Ingredients

    * 375g pack ready rolled puff pastry
    * 1 egg, beaten
    * 1 glass of fresh cherry tomato with basil and Parmesan sauce
    * 550g ripe tomatoes, stemmed,
    * 4 cloves garlic, peeled and cut into thin slices
    * 1 tablespoon olive oil
    * Freshly ground black pepper
    * 2 teaspoons powdered sugar
    * 15g pine nuts, roasted
    * Each block 25g Parmesan
    * Handful of fresh basil leaves

Method

   1st Preheat the oven to 220 ° C / 425 ° F / gas 7th Line a large baking sheet with parchment paper and carefully roll out the dough. Brush 2.5cm (1 inch), the edges of dough and fold the dough over the edge and press to make a thicker edge softly. Result all round the edge with a knife.

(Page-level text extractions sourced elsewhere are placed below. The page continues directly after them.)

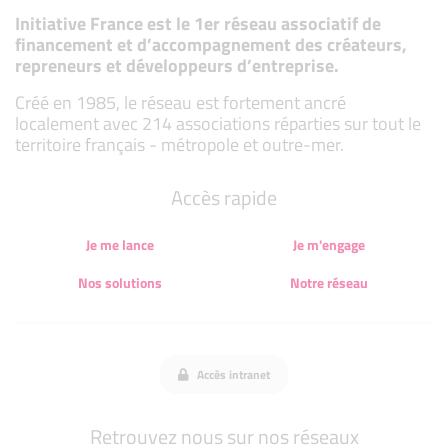
Initiative France est le 1er réseau associatif de
financement et d’accompagnement des créateurs,
repreneurs et développeurs d’entreprise.
Créé en 1985, le réseau est fortement ancré
localement avec 214 associations réparties sur tout le
territoire français - métropole et outre-mer.
Accès rapide
Je me lance
Je m'engage
Nos solutions
Notre réseau
Accès intranet
Retrouvez nous sur nos réseaux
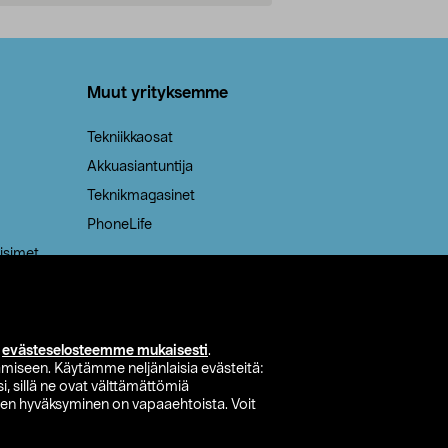
Lisää ostoskoriin
Lisää
Muut yrityksemme
Tekniikkaosat
Akkuasiantuntija
Teknikmagasinet
PhoneLife
isimet
i
evästeselosteemme mukaisesti
.
miseen. Käytämme neljänlaisia evästeitä:
i, sillä ne ovat välttämättömiä
den hyväksyminen on vapaaehtoista. Voit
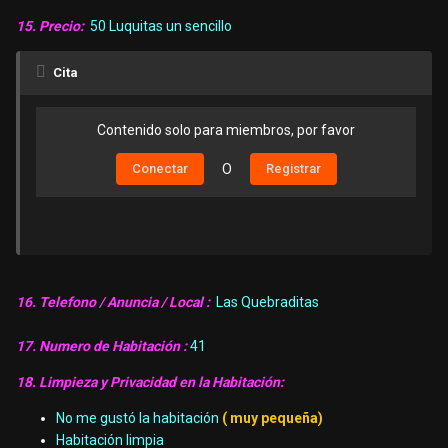
15. Precio:
50 Luquitas un sencillo
Cita
Contenido solo para miembros, por favor
Conectar
O
Registrar
16. Telefono / Anuncia / Local :
Las Quebraditas
17. Numero de Habitación :
41
18. Limpieza y Privacidad en la Habitación:
No me gustó la habitación
( muy pequeña)
Habitación limpia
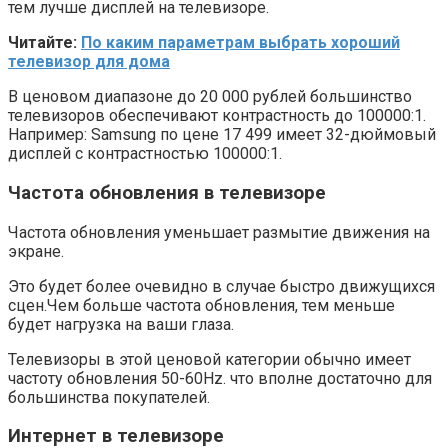
тем лучше дисплей на телевизоре.
Читайте:
По каким параметрам выбрать хороший
телевизор для дома
В ценовом диапазоне до 20 000 рублей большинство
телевизоров обеспечивают контрастность до 100000:1.
Например: Samsung по цене 17 499 имеет 32-дюймовый
дисплей с контрастностью 100000:1.
Частота обновления
в телевизоре
Частота обновления уменьшает размытие движения на
экране.
Это будет более очевидно в случае быстро движущихся
сцен.Чем больше частота обновления, тем меньше
будет нагрузка на ваши глаза.
Телевизоры в этой ценовой категории обычно имеет
частоту обновления 50-60Hz. что вполне достаточно для
большинства покупателей.
Интернет в телевизоре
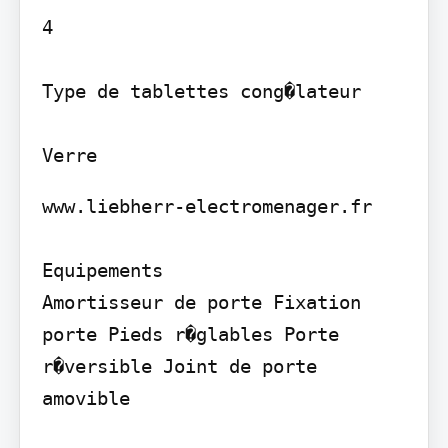
4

Brush the pastry edges with beaten egg.
   2nd Spread the inner area of dense pastry with the sauce and arrange the tomatoes, side by side, only the top in one layer.
   3rd Sprinkle on the garlic, drizzle with oil and season with black pepper and sugar. Bake in oven for 30-35 minutes, until the dough has risen, and golden and the tomatoes are soft and split.
   4th To serve, transfer cake carefully to a serving plate or board. Sprinkle over the pine nuts. Shave fine piece of Parmesan and serve immediately, sprinkled with basil.

Nutrition information

Guideline Daily Amount of 2,000 calories per day are: 70g fat, 20g saturated fat, 90g sugar, 6g of salt.